Exercise -
Copy every line of the material below without any change, and omit the pictures from your answer.

Collected material -

* * * * *

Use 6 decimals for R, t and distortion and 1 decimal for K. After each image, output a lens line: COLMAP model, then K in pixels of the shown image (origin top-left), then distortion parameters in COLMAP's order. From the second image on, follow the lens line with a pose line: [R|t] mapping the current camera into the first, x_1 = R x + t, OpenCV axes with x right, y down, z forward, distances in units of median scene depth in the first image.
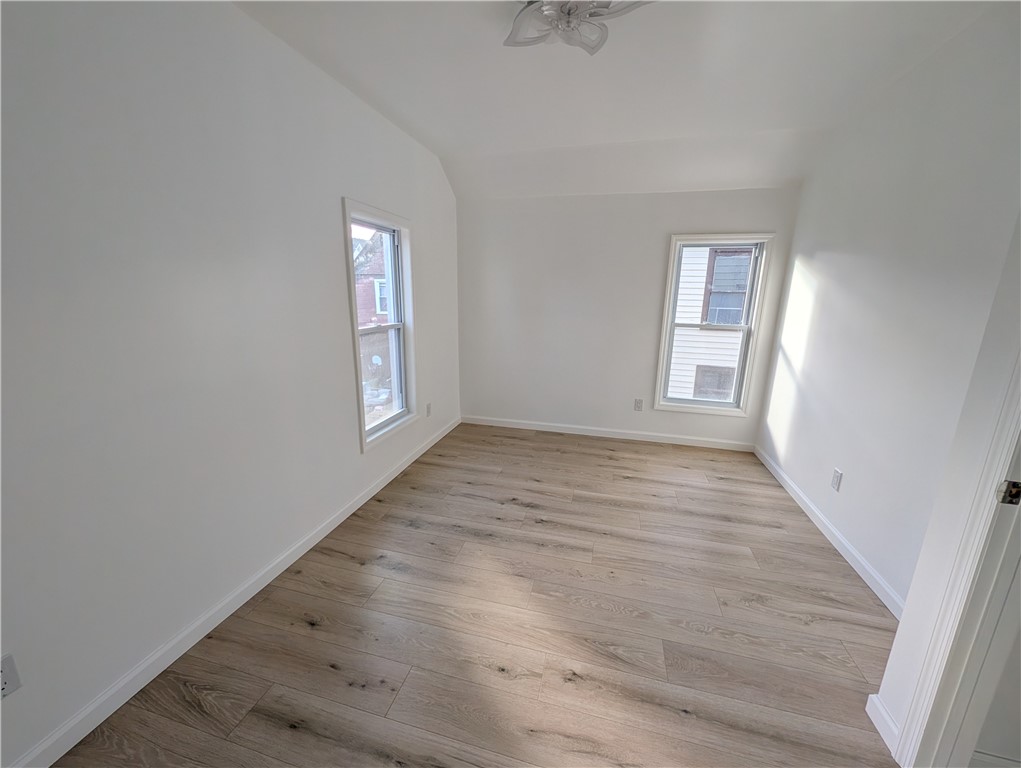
lens RADIAL K [[393.5, 0, 510.1], [0, 393.5, 383.1], [0, 0, 1]] dist [0.000300, -0.000256]
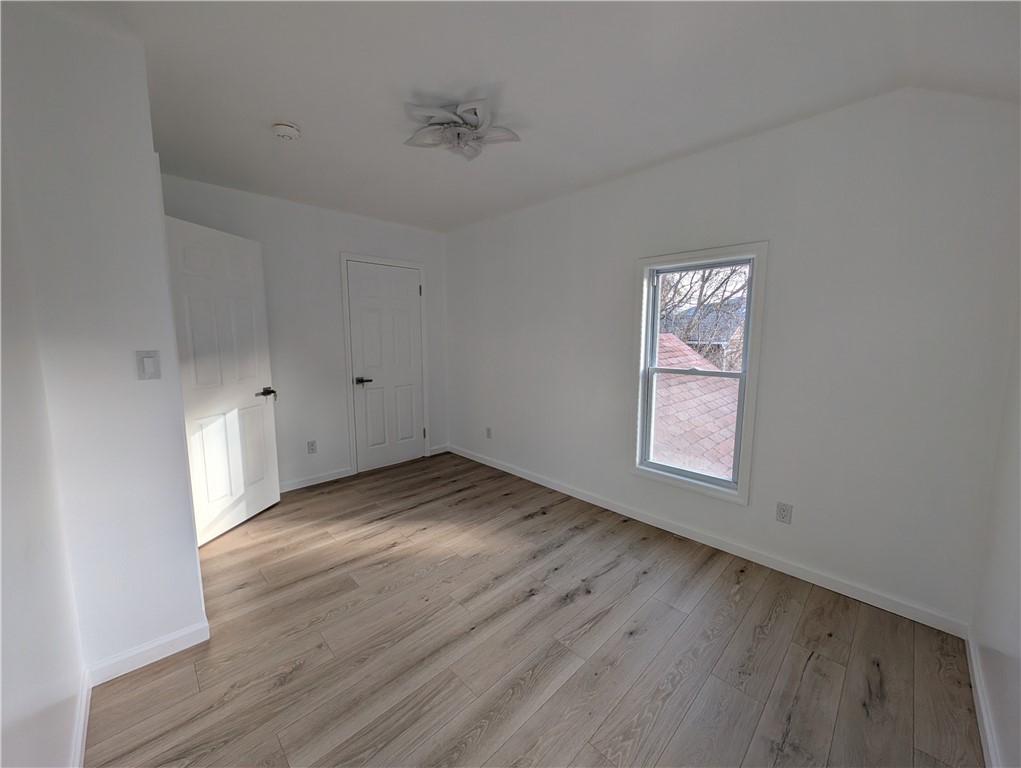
lens RADIAL K [[393.5, 0, 507.2], [0, 393.5, 379.9], [0, 0, 1]] dist [0.000300, -0.000256]
pose [[-0.520906, 0.085392, -0.849332, 0.804825], [-0.203666, 0.953815, 0.220808, -0.275544], [0.828961, 0.288000, -0.479457, 1.244167]]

* * * * *

Reply to the task -
Use 6 decimals for R, t and distortion and 1 decimal for K. After each image, output a lens line: COLMAP model, then K in pixels of the shown image (origin top-left), then distortion parameters in COLMAP's order. From the second image on, follow the lens line with a pose line: [R|t] mapping the current camera into the first, x_1 = R x + t, OpenCV axes with x right, y down, z forward, distances in units of median scene depth in the first image.
lens RADIAL K [[393.5, 0, 510.1], [0, 393.5, 383.1], [0, 0, 1]] dist [0.000300, -0.000256]
lens RADIAL K [[393.5, 0, 507.2], [0, 393.5, 379.9], [0, 0, 1]] dist [0.000300, -0.000256]
pose [[-0.520906, 0.085392, -0.849332, 0.804825], [-0.203666, 0.953815, 0.220808, -0.275544], [0.828961, 0.288000, -0.479457, 1.244167]]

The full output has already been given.